Concerning the explanation of that, there has been transmitted what follows:
8314 - al-Muthannā related to me, saying: Isḥāq related to us, saying: Jarīr related to us, on the authority of al-Aʿmash, on the authority of Bukayr ibn al-Akhnas, on the authority of ʿAbd al-Raḥmān ibn Sābiṭ, concerning His word: "and the worldly life is nothing but a deceptive enjoyment," he said: It is like the provision of the shepherd, who takes along the handful of dates, or the bit of flour, or the little upon which he drinks milk.

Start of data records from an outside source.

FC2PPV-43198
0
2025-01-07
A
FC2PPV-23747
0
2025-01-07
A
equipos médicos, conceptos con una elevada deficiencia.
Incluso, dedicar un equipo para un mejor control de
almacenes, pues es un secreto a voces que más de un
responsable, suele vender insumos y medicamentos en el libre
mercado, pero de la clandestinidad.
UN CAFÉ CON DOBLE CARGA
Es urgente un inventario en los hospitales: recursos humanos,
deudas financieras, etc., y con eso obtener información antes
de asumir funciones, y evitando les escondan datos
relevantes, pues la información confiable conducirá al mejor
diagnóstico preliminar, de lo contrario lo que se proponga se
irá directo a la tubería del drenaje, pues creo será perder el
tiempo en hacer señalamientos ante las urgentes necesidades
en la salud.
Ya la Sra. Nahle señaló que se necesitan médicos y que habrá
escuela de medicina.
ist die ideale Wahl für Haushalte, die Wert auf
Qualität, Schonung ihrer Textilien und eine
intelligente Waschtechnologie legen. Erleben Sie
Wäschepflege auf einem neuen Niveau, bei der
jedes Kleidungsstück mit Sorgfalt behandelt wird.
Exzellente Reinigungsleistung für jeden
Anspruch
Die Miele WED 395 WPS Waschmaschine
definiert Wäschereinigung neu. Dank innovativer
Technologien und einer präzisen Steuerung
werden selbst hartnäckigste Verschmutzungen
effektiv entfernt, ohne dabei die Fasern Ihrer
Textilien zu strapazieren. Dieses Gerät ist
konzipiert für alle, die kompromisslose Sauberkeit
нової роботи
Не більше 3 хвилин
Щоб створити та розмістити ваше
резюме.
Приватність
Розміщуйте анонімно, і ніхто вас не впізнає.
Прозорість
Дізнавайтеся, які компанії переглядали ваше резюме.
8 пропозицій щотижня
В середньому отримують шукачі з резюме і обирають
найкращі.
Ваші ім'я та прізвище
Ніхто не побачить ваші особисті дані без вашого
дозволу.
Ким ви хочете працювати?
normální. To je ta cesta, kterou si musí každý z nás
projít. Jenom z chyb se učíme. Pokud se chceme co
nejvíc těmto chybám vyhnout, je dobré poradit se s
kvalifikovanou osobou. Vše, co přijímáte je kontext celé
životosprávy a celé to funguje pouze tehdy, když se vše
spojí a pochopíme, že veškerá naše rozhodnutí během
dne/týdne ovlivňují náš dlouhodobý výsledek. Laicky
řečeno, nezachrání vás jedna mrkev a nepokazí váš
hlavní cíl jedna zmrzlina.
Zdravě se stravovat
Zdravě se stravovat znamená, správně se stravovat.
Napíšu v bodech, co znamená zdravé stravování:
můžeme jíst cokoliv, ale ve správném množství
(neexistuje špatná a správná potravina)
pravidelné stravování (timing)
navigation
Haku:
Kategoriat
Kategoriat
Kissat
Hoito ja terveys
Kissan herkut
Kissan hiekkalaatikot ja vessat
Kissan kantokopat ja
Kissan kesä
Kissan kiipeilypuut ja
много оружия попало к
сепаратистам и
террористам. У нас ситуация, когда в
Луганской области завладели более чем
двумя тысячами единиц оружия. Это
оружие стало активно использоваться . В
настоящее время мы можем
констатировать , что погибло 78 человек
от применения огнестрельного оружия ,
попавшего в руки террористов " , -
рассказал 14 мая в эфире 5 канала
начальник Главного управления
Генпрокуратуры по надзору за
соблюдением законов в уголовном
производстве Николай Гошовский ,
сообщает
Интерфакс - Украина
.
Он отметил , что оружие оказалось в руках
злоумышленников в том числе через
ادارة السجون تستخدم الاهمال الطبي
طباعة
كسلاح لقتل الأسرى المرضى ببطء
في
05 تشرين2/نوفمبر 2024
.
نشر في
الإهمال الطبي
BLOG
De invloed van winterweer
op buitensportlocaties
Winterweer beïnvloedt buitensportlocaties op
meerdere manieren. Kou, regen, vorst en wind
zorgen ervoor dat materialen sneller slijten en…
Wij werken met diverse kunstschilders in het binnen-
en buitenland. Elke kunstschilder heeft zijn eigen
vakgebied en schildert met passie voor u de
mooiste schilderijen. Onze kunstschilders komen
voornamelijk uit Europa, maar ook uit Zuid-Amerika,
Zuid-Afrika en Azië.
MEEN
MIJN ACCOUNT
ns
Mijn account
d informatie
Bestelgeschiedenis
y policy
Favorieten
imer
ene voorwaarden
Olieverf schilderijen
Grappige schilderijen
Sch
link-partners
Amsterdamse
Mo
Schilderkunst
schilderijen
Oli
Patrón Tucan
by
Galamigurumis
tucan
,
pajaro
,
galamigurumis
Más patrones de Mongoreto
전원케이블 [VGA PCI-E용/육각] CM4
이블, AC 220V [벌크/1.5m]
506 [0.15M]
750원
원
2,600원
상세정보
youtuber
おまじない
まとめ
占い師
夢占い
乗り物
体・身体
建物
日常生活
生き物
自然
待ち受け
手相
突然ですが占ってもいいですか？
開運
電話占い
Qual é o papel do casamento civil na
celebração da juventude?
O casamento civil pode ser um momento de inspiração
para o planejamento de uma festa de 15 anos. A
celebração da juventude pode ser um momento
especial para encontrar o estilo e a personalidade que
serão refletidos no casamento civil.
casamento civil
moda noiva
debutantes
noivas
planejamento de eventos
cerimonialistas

It is as though Ibn Sābiṭ, in this explanation, proceeded from the notion that the meaning of the verse is: and the worldly life is nothing but a meager enjoyment, which does not bring the one who enjoys it to his destination and does not suffice for his journey. This explanation, although it is one of the possible directions of interpretation—yet the correct view concerning it is what we have stated. For "al-ghurūr" (the delusion) in the language of the Arabs is precisely deception. And since that is so, there is no reason to bend it toward the meaning of meagerness, for a thing may be meager while its owner is not in deception or delusion. And as for that in which one is in delusion: neither the little nor the much of it is justified for the one who is in delusion concerning it.
And "al-ghurūr" (with the ghīn voweled with ḍamma) is a verbal noun (maṣdar) of the expression: "gharra-nī fulān fa-huwa yaghurru-nī ghurūran" (so-and-so deluded me, he deludes me with delusion), with a ḍamma on the "ghīn." When, however, one pronounces the "ghīn" of "al-gharūr" with a fatḥa, then it is a designation of the deluding Satan (al-gharūr), who deludes the son of Adam until he causes him to fall into disobedience toward Allah, whereby he deserves His punishment.
And already:
8315 - Abū Kurayb related to us, saying: ʿAbda and ʿAbd al-Raḥīm related to us, both saying: Muḥammad ibn ʿAmr related to us, saying: Abū Salama related to us, on the authority of Abū Hurayra, who said: The Messenger of Allah ﷺ said: The place of a whip in Paradise is better than the world and all that is in it. And recite, if you wish: "and the worldly life is nothing but a deceptive enjoyment."